Ayé ça commence, on arrête de caqueter. L’eau est froide ; c’est bon pour le fessier. Le style aux vestiaires, les lunettes de mouches incrustées sur le nez, je saute dans l’eau après avoir fait un bref calcul entre le nombre de mômes flottants dans le grand bassin et la probabilité qu’ils y aient déjà pissé.

Souffler.

Je me dis que si je souffle vite, je n’avalerai pas trop d’urée et me demande aussitôt si mon voisin de couloir s’était déjà mouché. C’est fou comme la piscine nous isole des tracas quotidiens. Je nage lentement en me concentrant sur mes fonctions vitales. La Javel me lave de l’intérieur, et pas uniquement les fosses nasales. L’espace d’un instant, je caresse l’espoir de nager avec grâce et me console en me disant que le Mirounga angustirostris fait illusion tant qu’il est dans l’eau.

Inspirer.

Je repense à ma vie, mais les poumons gonflés à bloc m’empêchent de m’attarder. Déjà il faut souffler. Ma tête tourne un peu. A part pour appâter mon mec, il est rare que je gonfle autant le thorax. Je me dis que peut-être cette hyperoxygénation du cerveau produit cette envie irrépressible d’écrire, je rédige dans ma tête quelques phrases, allez zou je me fais rire. La morue est bon public. Je regrette soudain de ne pouvoir utiliser un dictaphone. Je suis mûre pour le one woman under-water-show. J’imagine l’air ahuri des Frédéric Bousquet de l’Oise… Décidément, j’ai du mal à m’habituer.

Comme souvent, je deviens incohérente. Je me demande si grâce à ce post, j’ai boosté le nombre de pages vues de la page des Miroungas sur Wikipédia. Mes pensées vagabondent comme Laura Ingalls dans son pré. Je me dis qu’on doit avoir la même allure avec ce vieux bonnet. Je me dis aussi qu’on doit avoir le même âge. Tiens, je me déteste soudain. Je me ferais bien couler.

Souffler.

Je vide mon sac dans un vacarme assourdissant. Quel est le gland qui a parlé du monde du silence ? Entre les cris des nains qu’il faudrait noyer, et les milliers de bulles que je me dépêche de souffler, je ne m’entends plus penser. Ma vue se trouble ; j’ai oublié de postillonner dans mes verres. Mes muscles paresseux chauffent, ça pique, je recommence à râler.
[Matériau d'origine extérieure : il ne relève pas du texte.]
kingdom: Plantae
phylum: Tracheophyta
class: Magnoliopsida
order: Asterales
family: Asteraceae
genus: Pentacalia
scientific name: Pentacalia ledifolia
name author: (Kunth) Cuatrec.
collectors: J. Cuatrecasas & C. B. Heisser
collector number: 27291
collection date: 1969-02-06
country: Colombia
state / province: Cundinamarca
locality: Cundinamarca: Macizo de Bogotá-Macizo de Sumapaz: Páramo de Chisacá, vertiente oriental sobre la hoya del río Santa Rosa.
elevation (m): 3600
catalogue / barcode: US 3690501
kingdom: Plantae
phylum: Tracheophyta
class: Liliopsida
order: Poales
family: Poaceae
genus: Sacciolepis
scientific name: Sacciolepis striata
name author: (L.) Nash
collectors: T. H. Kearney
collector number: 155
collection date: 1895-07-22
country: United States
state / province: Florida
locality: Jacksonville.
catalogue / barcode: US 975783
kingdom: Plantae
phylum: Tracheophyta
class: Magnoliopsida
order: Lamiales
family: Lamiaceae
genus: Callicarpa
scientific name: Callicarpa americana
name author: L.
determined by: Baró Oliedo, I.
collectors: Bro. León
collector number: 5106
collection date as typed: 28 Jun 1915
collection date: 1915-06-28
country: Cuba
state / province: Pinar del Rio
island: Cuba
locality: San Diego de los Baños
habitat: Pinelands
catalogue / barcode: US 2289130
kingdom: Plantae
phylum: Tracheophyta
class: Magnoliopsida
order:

Soudain, mon regard se pose. Mon radar est waterproof. Un joli petit booty flotte dans ma ligne de mire. Je prends un peu la tasse et me dépêche d’oublier ce que je viens d’ingurgiter. Je m’approche, je palpe, je m’accroche à la bouée. Oups, mais c’est mon autre qui m’a accompagné. Je remets les JO à plus tard, le Pulitzer aussi, le public en délire, les fans, la gloire et la beauté. M’en fous, j’adore procrastiner. « Allez chéri, on rentre ? J’ai fini de barboter… »

(cc) justmakeit

2 Responses to “… Celle qui était waterplouf”

  • Comme toujours tu me donnes le sourire, merci ;-)
    Pour raisons médicales je vais devoir investir dans la même panoplie que toi et l’idée même me paralyse. Je penserai à toi lorsque je ferai mes longueurs.

  • merci ma bichette mais tu sais, même avec un sac sur la tête et des palmes on a la classe internationale !! si si…
    Bon retour dans le grand bain ! je te soutiens moralement… entre deux tasses bien sur.